[DATASET RECORDS — start]
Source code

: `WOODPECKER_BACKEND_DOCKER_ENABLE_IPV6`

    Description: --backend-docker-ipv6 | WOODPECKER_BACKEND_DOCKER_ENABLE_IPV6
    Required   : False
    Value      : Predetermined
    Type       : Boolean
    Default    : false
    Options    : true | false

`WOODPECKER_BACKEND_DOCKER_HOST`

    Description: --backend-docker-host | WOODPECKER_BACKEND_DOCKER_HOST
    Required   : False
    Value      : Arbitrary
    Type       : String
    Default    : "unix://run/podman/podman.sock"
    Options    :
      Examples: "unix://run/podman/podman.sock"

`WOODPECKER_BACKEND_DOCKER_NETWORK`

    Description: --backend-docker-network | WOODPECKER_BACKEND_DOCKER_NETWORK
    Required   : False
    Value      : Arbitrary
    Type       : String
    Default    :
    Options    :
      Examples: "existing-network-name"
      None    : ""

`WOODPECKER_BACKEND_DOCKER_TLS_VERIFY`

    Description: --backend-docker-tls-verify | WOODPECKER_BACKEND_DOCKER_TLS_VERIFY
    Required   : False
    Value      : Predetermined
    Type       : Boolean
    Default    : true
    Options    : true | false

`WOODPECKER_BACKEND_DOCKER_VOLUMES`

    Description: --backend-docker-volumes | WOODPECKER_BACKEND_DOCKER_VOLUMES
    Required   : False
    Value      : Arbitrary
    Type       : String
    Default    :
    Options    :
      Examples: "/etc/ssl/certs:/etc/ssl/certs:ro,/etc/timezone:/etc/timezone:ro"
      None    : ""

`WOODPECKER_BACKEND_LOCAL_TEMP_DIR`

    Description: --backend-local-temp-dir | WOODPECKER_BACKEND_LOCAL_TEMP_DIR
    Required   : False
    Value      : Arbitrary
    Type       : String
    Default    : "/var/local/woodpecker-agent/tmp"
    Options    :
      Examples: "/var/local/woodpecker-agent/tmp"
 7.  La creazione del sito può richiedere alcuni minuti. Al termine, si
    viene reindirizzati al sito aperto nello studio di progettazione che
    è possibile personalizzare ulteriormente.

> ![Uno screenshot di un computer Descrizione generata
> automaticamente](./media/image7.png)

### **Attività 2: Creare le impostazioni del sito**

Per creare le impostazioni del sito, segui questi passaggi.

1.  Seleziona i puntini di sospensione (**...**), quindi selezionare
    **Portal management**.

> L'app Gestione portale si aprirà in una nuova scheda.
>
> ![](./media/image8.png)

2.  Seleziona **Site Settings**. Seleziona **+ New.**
[DATASET RECORDS — finish]
→ **WHAT TO WORK ON**: The task calls for all the records above to be repeated exactly.

→ **RESULT OF THE EXERCISE**:
Source code

: `WOODPECKER_BACKEND_DOCKER_ENABLE_IPV6`

    Description: --backend-docker-ipv6 | WOODPECKER_BACKEND_DOCKER_ENABLE_IPV6
    Required   : False
    Value      : Predetermined
    Type       : Boolean
    Default    : false
    Options    : true | false

`WOODPECKER_BACKEND_DOCKER_HOST`

    Description: --backend-docker-host | WOODPECKER_BACKEND_DOCKER_HOST
    Required   : False
    Value      : Arbitrary
    Type       : String
    Default    : "unix://run/podman/podman.sock"
    Options    :
      Examples: "unix://run/podman/podman.sock"

`WOODPECKER_BACKEND_DOCKER_NETWORK`

    Description: --backend-docker-network | WOODPECKER_BACKEND_DOCKER_NETWORK
    Required   : False
    Value      : Arbitrary
    Type       : String
    Default    :
    Options    :
      Examples: "existing-network-name"
      None    : ""

`WOODPECKER_BACKEND_DOCKER_TLS_VERIFY`

    Description: --backend-docker-tls-verify | WOODPECKER_BACKEND_DOCKER_TLS_VERIFY
    Required   : False
    Value      : Predetermined
    Type       : Boolean
    Default    : true
    Options    : true | false

`WOODPECKER_BACKEND_DOCKER_VOLUMES`

    Description: --backend-docker-volumes | WOODPECKER_BACKEND_DOCKER_VOLUMES
    Required   : False
    Value      : Arbitrary
    Type       : String
    Default    :
    Options    :
      Examples: "/etc/ssl/certs:/etc/ssl/certs:ro,/etc/timezone:/etc/timezone:ro"
      None    : ""

`WOODPECKER_BACKEND_LOCAL_TEMP_DIR`

    Description: --backend-local-temp-dir | WOODPECKER_BACKEND_LOCAL_TEMP_DIR
    Required   : False
    Value      : Arbitrary
    Type       : String
    Default    : "/var/local/woodpecker-agent/tmp"
    Options    :
      Examples: "/var/local/woodpecker-agent/tmp"
 7.  La creazione del sito può richiedere alcuni minuti. Al termine, si
    viene reindirizzati al sito aperto nello studio di progettazione che
    è possibile personalizzare ulteriormente.

> ![Uno screenshot di un computer Descrizione generata
> automaticamente](./media/image7.png)

### **Attività 2: Creare le impostazioni del sito**

Per creare le impostazioni del sito, segui questi passaggi.

1.  Seleziona i puntini di sospensione (**...**), quindi selezionare
    **Portal management**.

> L'app Gestione portale si aprirà in una nuova scheda.
>
> ![](./media/image8.png)

2.  Seleziona **Site Settings**. Seleziona **+ New.**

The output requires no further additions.